В данной статье мы попытались наметить основные направления в рассмотрении проблемы интертекстуальности в творчестве Хармса, не ставя перед собой задачи выявить ее функции в текстах писателя. Сама же эта проблема, отличаясь научной новизной, представляется нам чрезвычайно актуальной. По словам И.И. Ильина, «значение концепции интертекстуальности выходит далеко за рамки чисто теоретического осмысления современного культурного процесса, поскольку она ответила на глубинный запрос мировой культуры ХХ столетия с его явной или неявной тягой к духовной интеграции. Приобретя необыкновенную популярность в мире искусства, она, как никакая другая категория, оказала влияние на саму художественную практику, на самосознание современного художника» [2, с. 221].
Список литературы
- Барт, Р. Избранные работы. Семиотика. Поэтика / Р. Барт ; сост. Г. Косиков. – М. : Прогресс, 1994. – 616 с.
- Ильин, И. И. Интертекстуальность / И. И. Ильин // Современное зарубежное литературоведение (страны Западной Европы и США): концепции, школы, термины : энцикл. справ. – М. : Интрада, 1996. – 320 с.
- Крученых, А. В. 500 новых острот и каламбуров Пушкина / А. В. Крученых. – М. : Издание автора, 1924. – 71 с.
- Лотман, Ю. М. Структура художественного текста / Ю. М. Лотман. – М. : Искусство, 1970. – 262 с.

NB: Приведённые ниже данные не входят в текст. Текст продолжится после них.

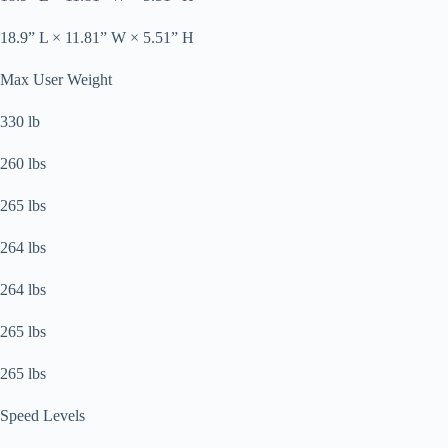
18.9” L × 11.81” W × 5.51” H
Max User Weight
330 lb
260 lbs
265 lbs
264 lbs
264 lbs
265 lbs
265 lbs
Speed Levels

- Смирнов, И. П. Порождение интертекста (Элементы интертекстуального анализа с примерами из творчества Б.Л. Пастернака) / И. П. Смирнов. – СПб. : СпбГУ, 1997. – 189 с.

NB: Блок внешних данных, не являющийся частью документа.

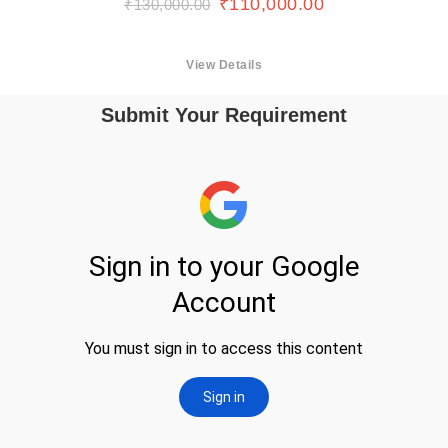
₹
110,000.00
₹
130,000.00
View Details
Submit Your Requirement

- Томашевский, Б. В. Пушкин – читатель французских поэтов / Б. В. Томашевский // Пушкинский сборник памяти С.А. Венгерова. – М. ; Пг. : ГИЗ, 1923. – С. 210–213.

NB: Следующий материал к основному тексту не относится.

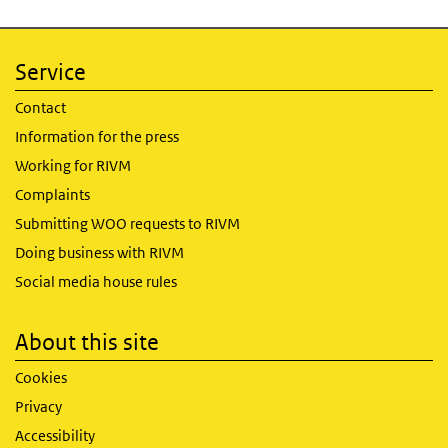
Service
Contact
Information for the press
Working for RIVM
Complaints
Submitting WOO requests to RIVM
Doing business with RIVM
Social media house rules
About this site
Cookies
Privacy
Accessibility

- Туфанов, А. Освобождение жизни и искусства от литературы / А. Туфанов // Красный студент. – 1923. – № 7/8. – С. 7–12.
- Хармс, Д. Повесть. Рассказы. Молитвы… / Д. Хармс ; сост. Р. Грищенков. – М. : Кристалл, 2000. – 512 с.
- Хармс, Д. Полн. собр. соч. В 4 т. Т. 4 / Д. Хармс ; под ред. В. Сажина. – СПб. : Акад. проект, 1999–2003. – 480 с.
- Ямпольский, Б. М. Память Тиресия: Интертекстуальность и кинематограф / Б. М. Ямпольский. – М. : Культура, 1993. – 457 с.
- Jenny, L. La stratégie de la forme / L. Jenny // Poétique. – 1976. – № 27. – Р. 262–267.